Oleh: Tundra Meliala
Di sebuah rumah kaca, api tidak boleh padam. Ia memberi cahaya, menghangatkan, sekaligus memungkinkan tanaman tumbuh. Namun api juga rentan, sedikit angin bisa memadamkannya, sedikit air bisa menjadikannya abu. Pers dalam demokrasi bekerja dengan cara yang serupa. Ia memberi terang bagi publik, tetapi sekaligus paling mudah dipadamkan ketika kekuasaan merasa terusik.
Putusan Mahkamah Konstitusi (MK) Nomor 145/PUU-XXIII/2025 tentang Undang-Undang Pers dapat dibaca sebagai upaya menjaga api itu tetap menyala. Bukan dengan membesarkannya secara liar, melainkan dengan memberi sekat yang jelas agar ia tidak dipadamkan secara sewenang-wenang. Dalam putusan ini, MK menegaskan kembali satu prinsip mendasar, kerja jurnalistik tidak boleh langsung diseret ke ruang pidana atau perdata tanpa terlebih dahulu melewati mekanisme hukum pers.
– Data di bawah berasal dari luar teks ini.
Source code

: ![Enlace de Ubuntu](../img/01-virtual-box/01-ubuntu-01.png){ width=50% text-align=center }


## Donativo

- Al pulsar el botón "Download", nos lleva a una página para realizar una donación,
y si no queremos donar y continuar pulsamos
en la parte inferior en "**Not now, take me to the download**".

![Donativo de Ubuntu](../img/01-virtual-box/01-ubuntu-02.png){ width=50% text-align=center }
Pesan ini sederhana, tetapi implikasinya panjang. Ia bukan sekadar koreksi teknis atas satu pasal undang-undang, melainkan penataan ulang cara negara memandang pers, apakah sebagai mitra demokrasi atau objek kecurigaan.
Selama bertahun-tahun, rumah kaca demokrasi kita sering bocor. Kritik yang disampaikan melalui pemberitaan kerap diperlakukan sebagai serangan pribadi. Sengketa jurnalistik dipindahkan dari ruang etik ke ruang interogasi. Mekanisme yang disediakan Undang-Undang Pers — hak jawab, hak koreksi, dan peran Dewan Pers — kerap dilewati begitu saja, seolah hanya formalitas.